An RPS task force drawing up the resolution included School Board members Stephanie M. Rizzi, 5th District, a former teacher in Henrico County; and Shonda Harris-Muhammed, 6th District, a former RPS administrator and assistant principal in Franklin City Public Schools; representatives of the REA and the Virginia Education Association, along with RPS staff, including Chief Talent Officer Sandra K. Lee, who helped in developing the resolution.

“The process was a beautiful collaboration as the committee put in a lot of time working together developing tonight’s document,” Ms. Rizzi told her colleagues and the audience.

Once the resolution was presented, School Board member Dawn C. Page, 8th District, expressed concern about voting Monday night, saying the board needs “a complete financial analysis and implication of the resolution, as any financial agreement has an impact and ramifications on funding from the city and state.”

Ms. Page reminded board members that they have no power to tax residents to raise money, therefore salary negotiations have to be made based on the budget Richmond City Council allots to the school system.

Her remarks drew boos from the audience, and REA members started chanting, “Vote! Vote! Vote!” in calling for the board to vote on the resolution and not delay it until a future meeting.

Ms.

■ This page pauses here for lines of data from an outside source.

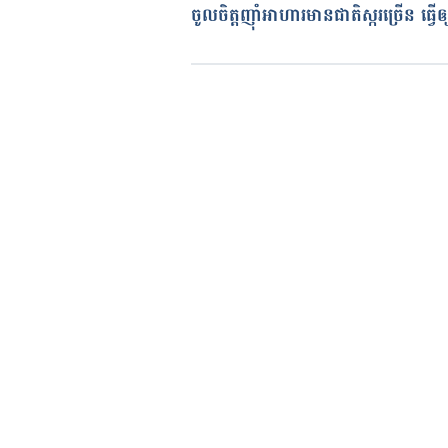
បច្ចុប្បន្នភាពដោយ៖ 
ចាន់ វុត្ថា
ចូលចិត្តញ៉ាំអាហារមានជាតិស្ករច្រើន ធ្វើឲ្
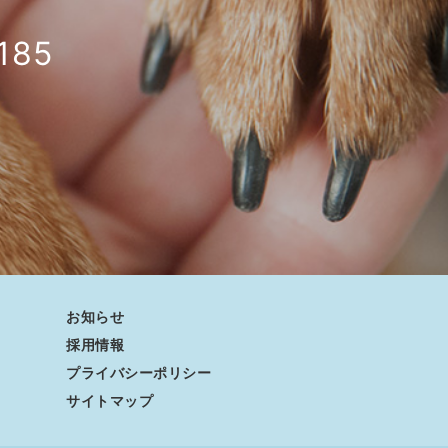
185
お知らせ
採用情報
プライバシーポリシー
サイトマップ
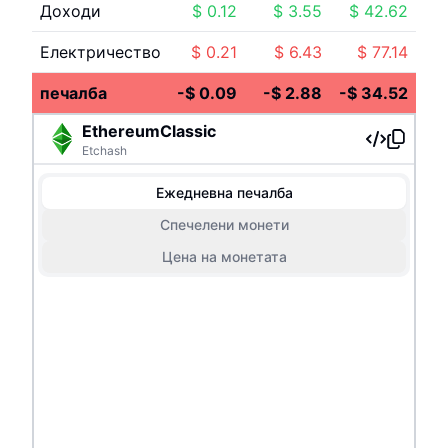
Доходи
$
0.12
$
3.55
$
42.62
Електричество
$
0.21
$
6.43
$
77.14
печалба
-
$
0.09
-
$
2.88
-
$
34.52
EthereumClassic
Etchash
Ежедневна печалба
Спечелени монети
Цена на монетата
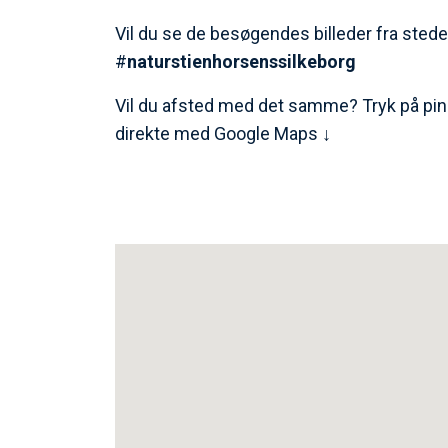
Vil du se de besøgendes billeder fra stede
#
naturstienhorsenssilkeborg
Vil du afsted med det samme? Tryk på pin
direkte med Google Maps ↓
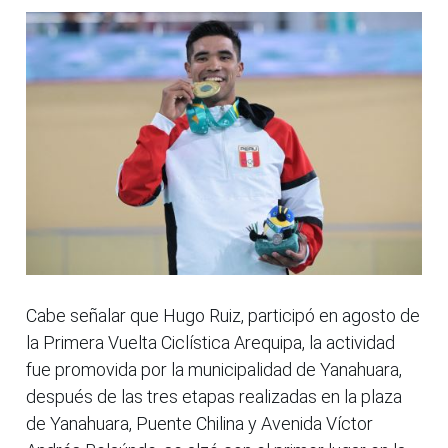
Cabe señalar que Hugo Ruiz, participó en agosto de
la Primera Vuelta Ciclística Arequipa, la actividad
fue promovida por la municipalidad de Yanahuara,
después de las tres etapas realizadas en la plaza
de Yanahuara, Puente Chilina y Avenida Víctor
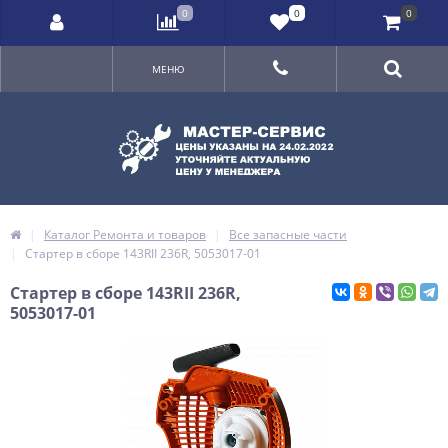
0
0
0
МЕНЮ
Каталог Ремонта и товаров
Все запасные части
Стартер в сборе 143RII 236R, 5053017-01
Стартер в сборе 143RII 236R,
5053017-01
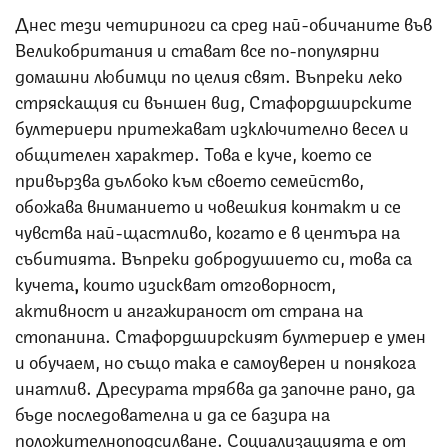
Днес тези четириноги са сред най-обичаните във
Великобритания и стават все по-популярни
домашни любимци по целия свят. Въпреки леко
стряскащия си външен вид, Стафордширските
бултериери притежават изключително весел и
общителен характер. Това е куче, което се
привързва дълбоко към своето семейство,
обожава вниманието и човешкия контакт и се
чувства най-щастливо, когато е в центъра на
събитията. Въпреки добродушието си, това са
кучета
,
които изискват отговорност,
активност и ангажираност от страна на
стопанина. Стафордширският бултериер е умен
и обучаем, но също така е самоуверен и понякога
инатлив. Дресурата трябва да започне рано, да
бъде последователна и да се базира на
положителноподсилване. Социализацията е от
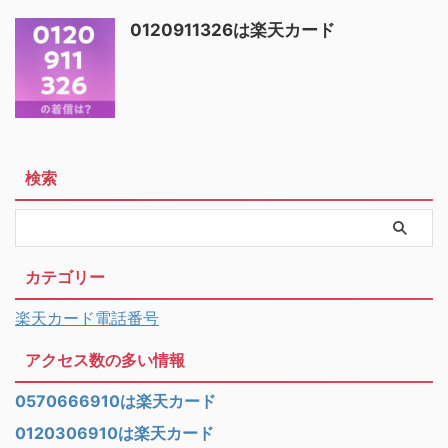
0120911326は楽天カード
検索
カテゴリー
楽天カード電話番号
アクセス数の多い情報
0570666910は楽天カード
0120306910は楽天カード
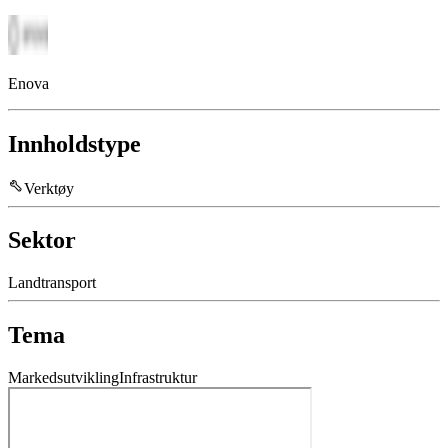
Enova
Innholdstype
Verktøy
Sektor
Landtransport
Tema
Markedsutvikling
Infrastruktur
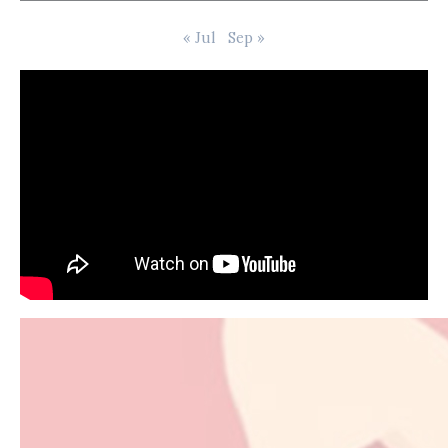
« Jul
Sep »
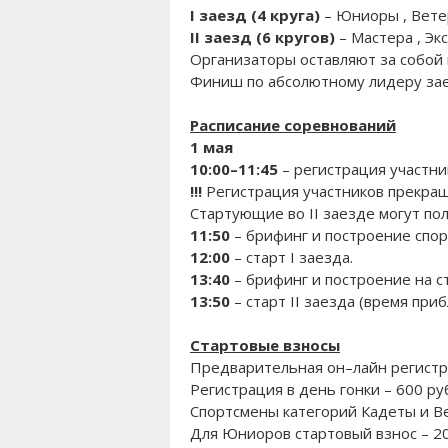
I заезд (4 круга)
– Юниоры , Ветер
II заезд (6 кругов)
– Мастера , Эк
Организаторы оставляют за собой 
Финиш по абсолютному лидеру зае
Расписание соревнований
1 мая
10:00–11:45
– регистрация участни
!!!
Регистрация участников прекра
Стартующие во II заезде могут по
11:50
– брифинг и построение спор
12:00
– старт I заезда.
13:40
– брифинг и построение на с
13:50
– старт II заезда (время при
Стартовые взносы
Предварительная он–лайн регистрац
Регистрация в день гонки – 600 ру
Спортсмены категорий Кадеты и Ве
Для Юниоров стартовый взнос – 20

Rizzi responded that materials gathered by the ad hoc committee working on the collective bargaining resolution had been available for board review and comments from the start of the process.

“Our recommendation, as far as I know, is to vote on this tonight,” Ms. Rizzi said.

Board member Liz B. Doerr, 1st District, expressed her support for the resolution, but said she also supported Ms. Page’s concern about a financial analysis.

After a brief recess called by Ms. Burke, Mr. Young reiterated his position against collective bargaining, saying, “I fully recognize the issues teachers brought up in their comments, as well as their frustrations over micro-management and stress.”

However, a different solution is needed, he said, and not collective bargaining as the tool.

After the board voted 8-1 to approve the resolution, REA members left the meeting to celebrate their victory outside the school building.

REA member Keri Treadway, a teacher at Fox Elementary School, said teachers across the Commonwealth will be going through the same fight.

“We need to help them,” she said. “It is about solidarity. It is about support. We take this win and we spread it across the Commonwealth.”